Loetz’s roots reach back to 1836 when Johann Eisner founded a glassworks in Klostermühle, now part of the Czech Republic. After his death, the company was eventually acquired in 1851 by Frank Gerstner and his wife, Susanne. Susanne was the widow (“Witwe” in German) of Johann Loetz, a glassmaker about whom precious little is known. Gerstner transferred ownership of the company to Susanne in 1855 prior to his death, and she spent the next 20 years expanding the company, which she renamed Johann Loetz Witwe (Johann Loetz’s Widow).
In 1879, Susanne turned the company over to her grandson, Maximilian von Spaun. He soon hired Eduard Prochaska as director and they embarked on modernizing the factory and introducing new techniques and processes. Their collaboration began with innovations in Historicism glass (such as marmorisierte, which imitated semi-precious stones) and were met with success at exhibitions in Brussels, Munich and Vienna and awards at the Paris Exposition Universelle in 1889. In 1897, however, von Spaun saw Tiffany glass in Bohemia and Vienna, setting the company on a new path toward the prevailing Art Nouveau style. Between 1898 and 1905, Prochaska’s technical expertise and von Spaun’s business acumen led them to enormous success, crowned by the Phänomen series of designs.

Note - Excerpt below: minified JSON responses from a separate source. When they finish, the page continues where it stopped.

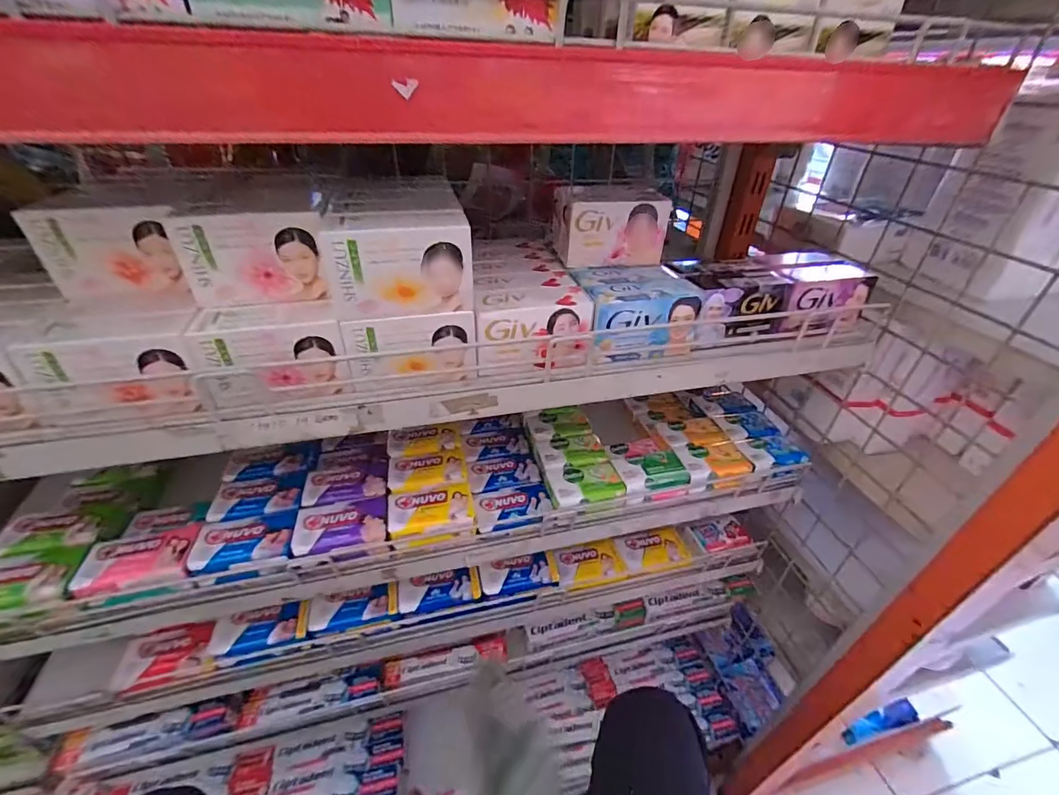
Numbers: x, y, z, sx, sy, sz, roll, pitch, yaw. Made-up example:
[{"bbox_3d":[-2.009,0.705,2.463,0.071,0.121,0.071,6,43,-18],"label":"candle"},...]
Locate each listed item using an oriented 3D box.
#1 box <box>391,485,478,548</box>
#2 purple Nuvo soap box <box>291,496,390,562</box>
[{"bbox_3d":[-0.097,0.119,0.458,0.080,0.032,0.049,-7,37,-13],"label":"box"},{"bbox_3d":[-0.178,0.129,0.441,0.082,0.032,0.050,-8,37,-14],"label":"purple Nuvo soap box"}]

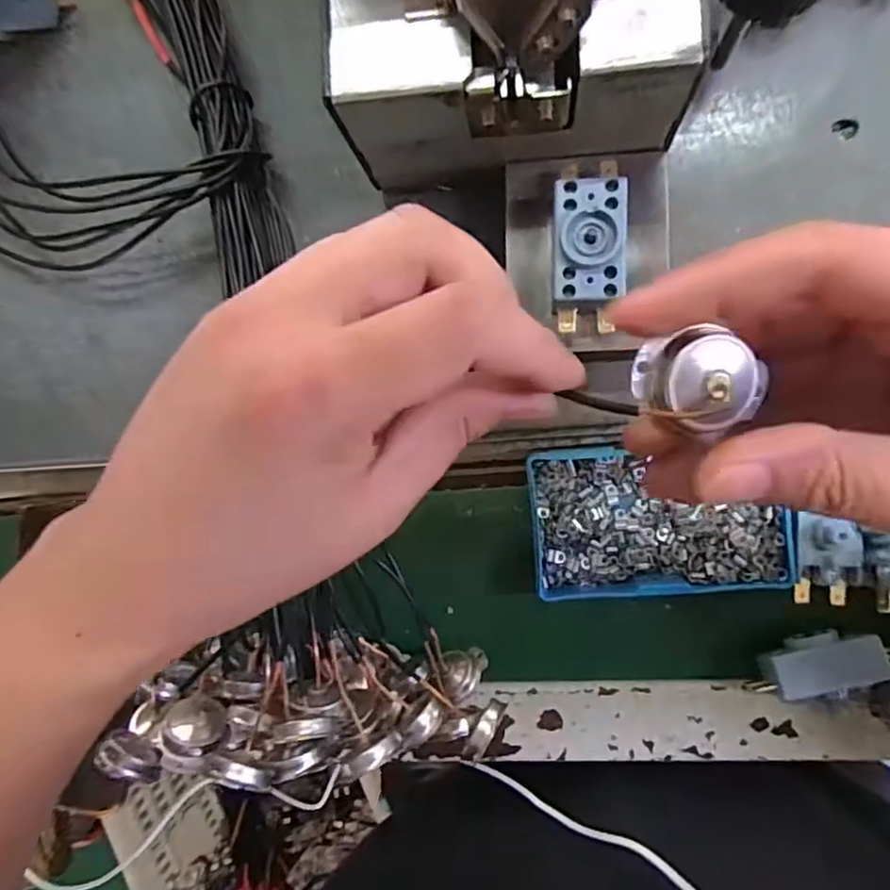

Loetz went on to operate for several more decades, consistently producing high-quality glass but never at the level of success seen around the turn of the 19th century. The remaining decades were punctuated by a series of financial issues, ownership changes, production setbacks, the Great Depression, and WWII, before they ultimately closed their doors in 1947. Their impressive legacy lives on in many private and public collections, including the PASK Museum, Klatovy which is entirely dedicated to Loetz.